_WORK ORDER:_ If "Tclk" shows up in a line of the material, return that line.

_INFORMATION SHOWN:_
..........
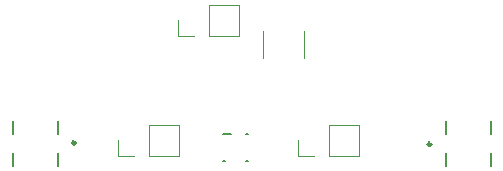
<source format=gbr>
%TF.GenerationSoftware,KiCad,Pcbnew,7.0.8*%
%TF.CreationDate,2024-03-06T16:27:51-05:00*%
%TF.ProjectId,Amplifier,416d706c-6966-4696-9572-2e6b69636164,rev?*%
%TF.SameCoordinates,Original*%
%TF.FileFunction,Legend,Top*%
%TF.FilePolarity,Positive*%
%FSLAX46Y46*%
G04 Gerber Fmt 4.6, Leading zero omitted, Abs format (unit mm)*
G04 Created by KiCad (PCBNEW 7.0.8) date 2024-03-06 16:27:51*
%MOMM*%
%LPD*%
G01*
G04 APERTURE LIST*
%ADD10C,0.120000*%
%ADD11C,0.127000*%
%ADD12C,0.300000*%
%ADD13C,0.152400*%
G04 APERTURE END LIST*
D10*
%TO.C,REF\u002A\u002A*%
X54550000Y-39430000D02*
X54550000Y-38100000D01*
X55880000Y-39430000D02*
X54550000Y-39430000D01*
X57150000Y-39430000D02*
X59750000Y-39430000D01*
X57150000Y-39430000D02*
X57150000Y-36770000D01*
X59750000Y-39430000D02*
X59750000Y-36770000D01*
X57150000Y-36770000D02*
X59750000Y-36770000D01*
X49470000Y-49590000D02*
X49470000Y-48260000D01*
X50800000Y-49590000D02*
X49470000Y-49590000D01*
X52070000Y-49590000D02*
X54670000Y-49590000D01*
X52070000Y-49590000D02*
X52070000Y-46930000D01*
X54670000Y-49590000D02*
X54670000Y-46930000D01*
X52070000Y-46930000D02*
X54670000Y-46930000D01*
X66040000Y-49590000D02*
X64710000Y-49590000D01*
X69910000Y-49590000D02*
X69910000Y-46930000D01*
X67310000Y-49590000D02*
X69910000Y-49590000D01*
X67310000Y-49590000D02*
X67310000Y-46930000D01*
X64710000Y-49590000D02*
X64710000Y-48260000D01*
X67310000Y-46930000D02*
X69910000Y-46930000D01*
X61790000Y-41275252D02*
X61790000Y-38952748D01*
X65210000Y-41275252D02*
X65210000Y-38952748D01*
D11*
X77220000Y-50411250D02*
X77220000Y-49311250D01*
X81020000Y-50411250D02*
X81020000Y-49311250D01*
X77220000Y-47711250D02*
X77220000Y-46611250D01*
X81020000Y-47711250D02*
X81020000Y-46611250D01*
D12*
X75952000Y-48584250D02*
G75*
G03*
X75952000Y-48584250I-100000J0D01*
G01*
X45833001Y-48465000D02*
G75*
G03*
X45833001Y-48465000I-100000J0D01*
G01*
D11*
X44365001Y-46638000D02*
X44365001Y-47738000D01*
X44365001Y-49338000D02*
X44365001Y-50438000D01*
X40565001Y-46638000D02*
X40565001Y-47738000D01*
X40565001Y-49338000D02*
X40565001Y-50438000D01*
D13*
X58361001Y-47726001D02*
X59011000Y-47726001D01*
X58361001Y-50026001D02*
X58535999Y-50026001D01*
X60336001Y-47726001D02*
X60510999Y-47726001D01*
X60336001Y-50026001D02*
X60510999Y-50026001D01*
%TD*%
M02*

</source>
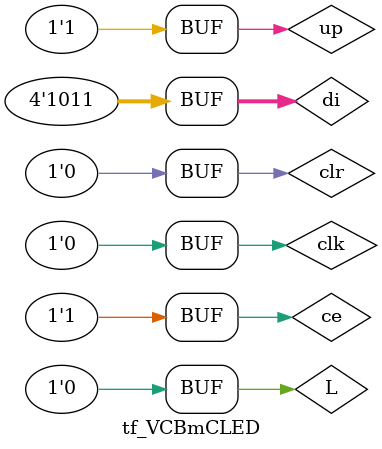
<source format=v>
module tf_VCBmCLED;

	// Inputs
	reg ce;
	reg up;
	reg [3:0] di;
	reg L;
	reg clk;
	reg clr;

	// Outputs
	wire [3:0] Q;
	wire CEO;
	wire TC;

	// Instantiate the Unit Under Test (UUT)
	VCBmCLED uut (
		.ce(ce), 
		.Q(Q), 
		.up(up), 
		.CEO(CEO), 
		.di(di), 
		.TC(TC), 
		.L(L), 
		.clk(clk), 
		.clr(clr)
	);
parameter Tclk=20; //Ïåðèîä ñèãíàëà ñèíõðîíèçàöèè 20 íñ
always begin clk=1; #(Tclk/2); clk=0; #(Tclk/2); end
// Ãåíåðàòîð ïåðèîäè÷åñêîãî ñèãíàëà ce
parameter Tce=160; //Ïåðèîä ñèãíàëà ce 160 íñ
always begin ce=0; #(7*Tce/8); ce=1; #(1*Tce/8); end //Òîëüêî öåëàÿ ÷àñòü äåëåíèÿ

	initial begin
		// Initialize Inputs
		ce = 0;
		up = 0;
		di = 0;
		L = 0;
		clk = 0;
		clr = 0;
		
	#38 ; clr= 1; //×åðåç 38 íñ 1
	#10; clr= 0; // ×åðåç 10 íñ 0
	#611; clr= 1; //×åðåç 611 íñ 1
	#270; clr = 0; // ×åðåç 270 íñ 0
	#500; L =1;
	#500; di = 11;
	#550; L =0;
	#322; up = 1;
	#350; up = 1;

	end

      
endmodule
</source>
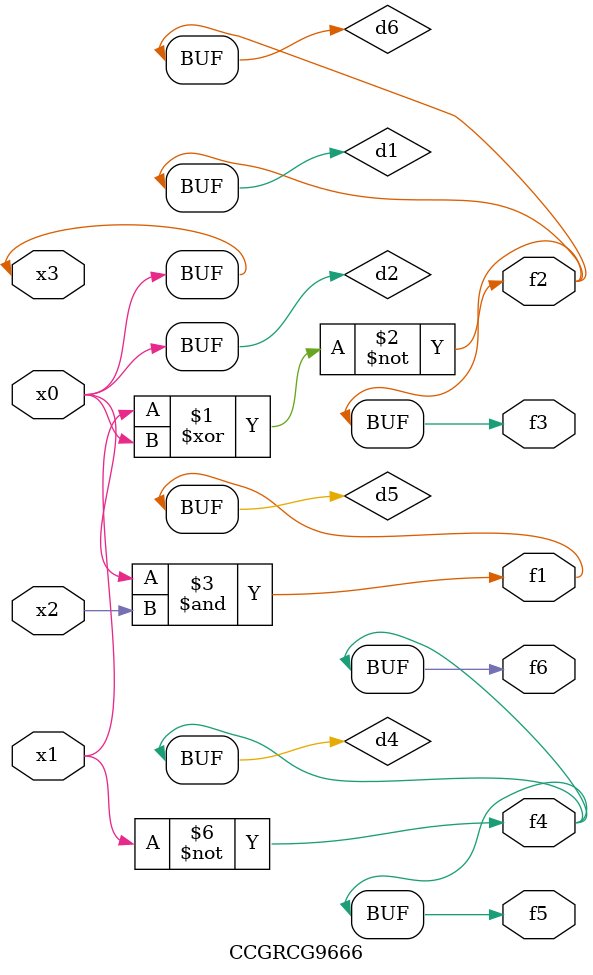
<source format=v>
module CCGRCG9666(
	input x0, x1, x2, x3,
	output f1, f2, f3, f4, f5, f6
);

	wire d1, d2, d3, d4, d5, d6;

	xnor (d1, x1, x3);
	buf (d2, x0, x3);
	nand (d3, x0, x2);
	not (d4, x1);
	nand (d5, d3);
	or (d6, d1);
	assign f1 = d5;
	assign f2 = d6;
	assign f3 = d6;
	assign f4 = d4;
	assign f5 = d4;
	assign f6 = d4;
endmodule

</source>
..........
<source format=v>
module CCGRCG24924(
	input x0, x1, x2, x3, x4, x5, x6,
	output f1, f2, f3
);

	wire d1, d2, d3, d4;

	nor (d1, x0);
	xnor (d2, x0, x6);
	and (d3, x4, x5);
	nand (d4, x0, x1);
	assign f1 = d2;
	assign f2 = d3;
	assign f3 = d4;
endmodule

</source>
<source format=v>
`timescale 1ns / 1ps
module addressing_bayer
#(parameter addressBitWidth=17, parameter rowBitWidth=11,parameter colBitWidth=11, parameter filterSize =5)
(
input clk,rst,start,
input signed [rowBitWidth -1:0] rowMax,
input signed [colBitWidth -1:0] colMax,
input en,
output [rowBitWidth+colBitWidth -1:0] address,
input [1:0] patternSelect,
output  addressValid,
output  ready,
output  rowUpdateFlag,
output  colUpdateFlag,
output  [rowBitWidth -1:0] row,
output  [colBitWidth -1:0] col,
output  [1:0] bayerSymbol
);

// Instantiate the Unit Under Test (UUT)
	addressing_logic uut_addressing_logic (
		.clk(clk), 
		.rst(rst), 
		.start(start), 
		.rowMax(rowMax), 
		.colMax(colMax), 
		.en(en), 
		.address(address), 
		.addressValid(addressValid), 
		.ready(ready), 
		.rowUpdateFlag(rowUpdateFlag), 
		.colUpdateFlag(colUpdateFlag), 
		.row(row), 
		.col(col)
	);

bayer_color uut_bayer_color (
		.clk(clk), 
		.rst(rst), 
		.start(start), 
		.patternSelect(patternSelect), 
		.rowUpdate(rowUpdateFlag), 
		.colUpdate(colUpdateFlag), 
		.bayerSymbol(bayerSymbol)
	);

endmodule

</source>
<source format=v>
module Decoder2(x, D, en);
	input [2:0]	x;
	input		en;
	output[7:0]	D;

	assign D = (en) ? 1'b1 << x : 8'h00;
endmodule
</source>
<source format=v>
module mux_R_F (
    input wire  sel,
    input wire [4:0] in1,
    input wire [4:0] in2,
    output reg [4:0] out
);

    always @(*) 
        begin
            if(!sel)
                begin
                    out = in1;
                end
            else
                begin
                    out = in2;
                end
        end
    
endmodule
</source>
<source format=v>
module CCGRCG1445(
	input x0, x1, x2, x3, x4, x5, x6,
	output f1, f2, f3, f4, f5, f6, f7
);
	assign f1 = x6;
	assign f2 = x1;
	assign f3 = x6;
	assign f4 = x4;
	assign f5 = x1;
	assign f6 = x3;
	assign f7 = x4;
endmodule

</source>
..........
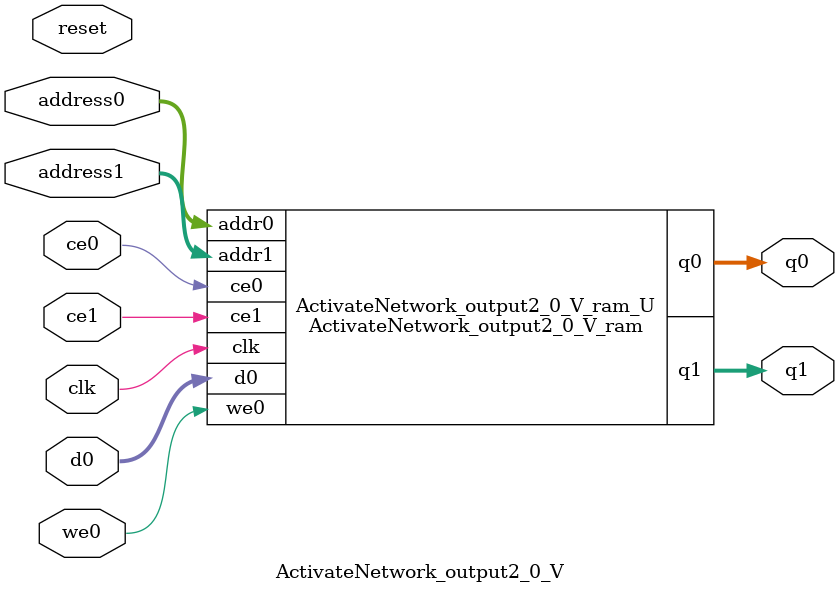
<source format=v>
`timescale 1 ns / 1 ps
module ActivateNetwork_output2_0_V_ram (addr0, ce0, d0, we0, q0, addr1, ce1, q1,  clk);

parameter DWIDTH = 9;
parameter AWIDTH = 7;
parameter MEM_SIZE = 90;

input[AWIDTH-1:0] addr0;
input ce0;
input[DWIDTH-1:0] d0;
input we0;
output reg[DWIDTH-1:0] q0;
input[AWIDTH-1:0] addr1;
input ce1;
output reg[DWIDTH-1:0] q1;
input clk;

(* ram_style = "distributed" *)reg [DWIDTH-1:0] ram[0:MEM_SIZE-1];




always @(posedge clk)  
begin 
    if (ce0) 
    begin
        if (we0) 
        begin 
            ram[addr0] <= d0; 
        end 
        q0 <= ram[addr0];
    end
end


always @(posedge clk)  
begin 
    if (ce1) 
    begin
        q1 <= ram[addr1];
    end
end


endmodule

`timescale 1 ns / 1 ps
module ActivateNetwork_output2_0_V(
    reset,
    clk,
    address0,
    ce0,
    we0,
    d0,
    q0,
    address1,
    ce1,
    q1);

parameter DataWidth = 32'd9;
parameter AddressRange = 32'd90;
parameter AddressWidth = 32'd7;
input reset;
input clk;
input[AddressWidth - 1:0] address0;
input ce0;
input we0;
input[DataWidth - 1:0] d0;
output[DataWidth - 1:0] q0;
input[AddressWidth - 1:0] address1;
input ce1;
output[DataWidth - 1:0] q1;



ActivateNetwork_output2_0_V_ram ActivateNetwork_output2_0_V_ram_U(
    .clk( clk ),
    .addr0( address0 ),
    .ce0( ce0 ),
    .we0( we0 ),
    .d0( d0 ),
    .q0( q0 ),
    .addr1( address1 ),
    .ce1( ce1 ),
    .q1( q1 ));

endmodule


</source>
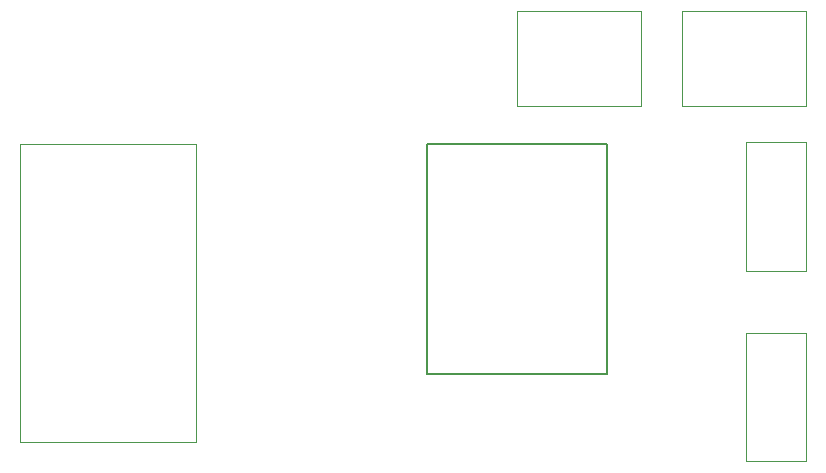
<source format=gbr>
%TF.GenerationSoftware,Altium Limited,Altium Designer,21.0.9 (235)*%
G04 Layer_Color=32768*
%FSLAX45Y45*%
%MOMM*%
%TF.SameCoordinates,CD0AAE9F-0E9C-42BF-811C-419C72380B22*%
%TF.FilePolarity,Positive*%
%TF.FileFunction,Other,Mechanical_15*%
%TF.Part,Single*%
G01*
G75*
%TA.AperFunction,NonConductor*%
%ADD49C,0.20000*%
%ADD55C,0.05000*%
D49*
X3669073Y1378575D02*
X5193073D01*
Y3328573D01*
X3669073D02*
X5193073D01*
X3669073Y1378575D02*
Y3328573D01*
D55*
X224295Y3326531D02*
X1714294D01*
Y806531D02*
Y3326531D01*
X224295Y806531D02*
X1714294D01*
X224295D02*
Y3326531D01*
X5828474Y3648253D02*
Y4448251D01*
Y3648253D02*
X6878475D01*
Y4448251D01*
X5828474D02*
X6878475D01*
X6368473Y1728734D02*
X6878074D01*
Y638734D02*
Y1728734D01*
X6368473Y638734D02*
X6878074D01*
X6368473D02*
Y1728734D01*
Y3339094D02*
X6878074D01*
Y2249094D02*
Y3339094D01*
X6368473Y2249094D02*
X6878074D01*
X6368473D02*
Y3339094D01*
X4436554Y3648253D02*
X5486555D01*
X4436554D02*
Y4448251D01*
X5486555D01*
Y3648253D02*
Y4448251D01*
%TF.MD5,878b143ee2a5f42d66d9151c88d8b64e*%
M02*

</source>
..........
_EXERCISE ANSWER:_
parameter Tclk=20; //Ïåðèîä ñèãíàëà ñèíõðîíèçàöèè 20 íñ
always begin clk=1; #(Tclk/2); clk=0; #(Tclk/2); end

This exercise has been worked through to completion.